Prompt 1 =>
In the rows running from the one containing "Could you tell me what needle" through the one containing "The reading is 2.2 bar", switch "ammeter" to "current meter" and return only that stretch of rows, leaving everything else unchanged.

Supplied passage =>
Original blog: Doi Technology Team
Link: https://blog.doiduoyi.com/authors/1584446358138
Original intention: Record the learning experience of the excellent Doi Technology Team

*This article is based on PaddlePaddle 0.11.0 and Python 2.7

Introduction to the Dataset


As the title suggests, the training uses handwritten digits from the MNIST database, which contains a training set of 60,000 examples and a test set of 10,000 examples. The images are 28x28 pixel matrices, and the labels correspond to 10 digits from 0 to 9. Each image has been normalized in size and centered. The images in this dataset are grayscale single-channel images, and an example image is shown below:

This dataset is very small, making it suitable for image recognition beginners. There are a total of 4 files: training data and corresponding labels, test data and corresponding labels. The files are shown in the table:
|File Name |Size |Description |
| :—: |:—: | :—:|
|train-images-idx3-ubyte |9.9M |Training images, 60,000 examples |
|train-labels-idx1-ubyte |28.9K |Training labels, 60,000 examples |
|t10k-images-idx3-ubyte |1.6M |Test images, 10,000 examples |
|t10k-labels-idx1-ubyte |4.5K |Test labels, 10,000 examples |

Compared to the 170+M CIFAR dataset, this dataset is much smaller. This makes training very fast, which can immediately spark developers’ interest.

Prompt 2 =>
According to the MNIST passage, what is the size of each image?

Exercise materials =>

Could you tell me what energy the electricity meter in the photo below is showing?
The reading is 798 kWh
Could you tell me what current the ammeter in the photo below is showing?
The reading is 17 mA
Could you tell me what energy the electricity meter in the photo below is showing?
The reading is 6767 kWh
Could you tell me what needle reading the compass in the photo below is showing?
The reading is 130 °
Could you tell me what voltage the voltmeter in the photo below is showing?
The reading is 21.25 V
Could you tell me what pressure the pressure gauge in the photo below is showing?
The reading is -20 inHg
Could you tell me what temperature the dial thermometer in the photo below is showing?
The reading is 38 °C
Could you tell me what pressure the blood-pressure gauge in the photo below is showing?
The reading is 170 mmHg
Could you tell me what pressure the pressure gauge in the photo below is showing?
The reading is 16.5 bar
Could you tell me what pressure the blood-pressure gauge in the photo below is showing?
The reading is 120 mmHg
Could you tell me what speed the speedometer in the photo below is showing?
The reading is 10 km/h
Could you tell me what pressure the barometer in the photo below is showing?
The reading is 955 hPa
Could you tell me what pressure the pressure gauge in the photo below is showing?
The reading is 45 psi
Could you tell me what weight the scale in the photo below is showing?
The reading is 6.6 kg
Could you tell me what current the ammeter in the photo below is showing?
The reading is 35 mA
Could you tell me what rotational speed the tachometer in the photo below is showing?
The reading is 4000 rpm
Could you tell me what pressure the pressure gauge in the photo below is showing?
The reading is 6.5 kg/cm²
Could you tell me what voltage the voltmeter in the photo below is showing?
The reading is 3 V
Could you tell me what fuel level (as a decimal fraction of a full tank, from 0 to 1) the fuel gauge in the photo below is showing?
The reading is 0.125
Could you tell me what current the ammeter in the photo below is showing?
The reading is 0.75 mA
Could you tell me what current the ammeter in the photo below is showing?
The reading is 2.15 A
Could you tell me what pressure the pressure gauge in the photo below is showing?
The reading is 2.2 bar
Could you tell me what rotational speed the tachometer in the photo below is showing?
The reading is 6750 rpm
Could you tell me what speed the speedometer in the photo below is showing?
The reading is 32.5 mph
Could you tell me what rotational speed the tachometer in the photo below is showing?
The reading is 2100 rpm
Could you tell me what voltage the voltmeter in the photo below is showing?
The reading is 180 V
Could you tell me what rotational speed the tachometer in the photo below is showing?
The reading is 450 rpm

Expected answer 1 =>
Could you tell me what needle reading the compass in the photo below is showing?
The reading is 130 °
Could you tell me what voltage the voltmeter in the photo below is showing?
The reading is 21.25 V
Could you tell me what pressure the pressure gauge in the photo below is showing?
The reading is -20 inHg
Could you tell me what temperature the dial thermometer in the photo below is showing?
The reading is 38 °C
Could you tell me what pressure the blood-pressure gauge in the photo below is showing?
The reading is 170 mmHg
Could you tell me what pressure the pressure gauge in the photo below is showing?
The reading is 16.5 bar
Could you tell me what pressure the blood-pressure gauge in the photo below is showing?
The reading is 120 mmHg
Could you tell me what speed the speedometer in the photo below is showing?
The reading is 10 km/h
Could you tell me what pressure the barometer in the photo below is showing?
The reading is 955 hPa
Could you tell me what pressure the pressure gauge in the photo below is showing?
The reading is 45 psi
Could you tell me what weight the scale in the photo below is showing?
The reading is 6.6 kg
Could you tell me what current the current meter in the photo below is showing?
The reading is 35 mA
Could you tell me what rotational speed the tachometer in the photo below is showing?
The reading is 4000 rpm
Could you tell me what pressure the pressure gauge in the photo below is showing?
The reading is 6.5 kg/cm²
Could you tell me what voltage the voltmeter in the photo below is showing?
The reading is 3 V
Could you tell me what fuel level (as a decimal fraction of a full tank, from 0 to 1) the fuel gauge in the photo below is showing?
The reading is 0.125
Could you tell me what current the current meter in the photo below is showing?
The reading is 0.75 mA
Could you tell me what current the current meter in the photo below is showing?
The reading is 2.15 A
Could you tell me what pressure the pressure gauge in the photo below is showing?
The reading is 2.2 bar

Expected answer 2 =>
Each image is a 28x28 pixel matrix.